:: 提示文

6 裸の王様の物語



アメリ力人と日本経済

 私は日本経済の動きを、ウォール・ストリートの動静と、国際金融を支配しているニューヨークの経済ブレーンがアメリカの投資家たちに流している情報と日本に対する経済分析によって知るようにしている。といっても、何も私がアメリカに住んでいるお陰でアメリカかぶれしてしまったわけでも、日本の会社の株式をニューヨーク株式市場を通じて買っているなどという理由のせいでもない。
 ただアメリカの海外投資を専門にしている人びとの中で特に日本を担当しているエコノミストたちが、極東の経済と政治に何か変わった徴候があったら大変だとじっと日本をにらみすえていてくれる、その労力を利用させてもらっているだけのことである。私は日本の株式など一株だって所有していない。欲があると経済を見る眼に鋭さがなくなることと、大切な労働所得の一部をとてもまかせきれるだけのものが日本の経済界の中にみあたらないから、投資などする気がおきないのだ。こんなことを書けばきっと怒りだす人がいるはずだと思いながら、それを承知の上で、こういっておく。
 ことによったら私は「ヘソ曲り」なのかもしれないが、その理由はこの文章をお読み下されば分るはずだ。

::::
:: 演習用記録

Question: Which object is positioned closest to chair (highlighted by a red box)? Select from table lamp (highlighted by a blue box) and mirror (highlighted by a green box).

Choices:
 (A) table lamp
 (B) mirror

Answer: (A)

::::
:: 演習用記録

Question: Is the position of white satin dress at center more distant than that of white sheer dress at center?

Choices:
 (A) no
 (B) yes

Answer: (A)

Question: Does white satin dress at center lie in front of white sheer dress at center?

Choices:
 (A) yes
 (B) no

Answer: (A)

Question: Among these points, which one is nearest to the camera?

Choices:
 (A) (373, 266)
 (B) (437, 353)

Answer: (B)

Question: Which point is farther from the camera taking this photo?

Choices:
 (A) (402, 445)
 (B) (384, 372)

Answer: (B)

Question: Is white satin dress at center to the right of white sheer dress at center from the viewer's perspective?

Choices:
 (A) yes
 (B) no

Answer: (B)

::::

設問 A
提示文の中で、筆者は日本の株式をどれだけ所有していると述べていますか？
設問 B
記録から、文字列「dress」を含む行だけを抜き出してください。
記録は提示文とは関係がありません。

解答 A
一株も所有していない。

解答 B
Question: Is the position of white satin dress at center more distant than that of white sheer dress at center?
Question: Does white satin dress at center lie in front of white sheer dress at center?
Question: Is white satin dress at center to the right of white sheer dress at center from the viewer's perspective?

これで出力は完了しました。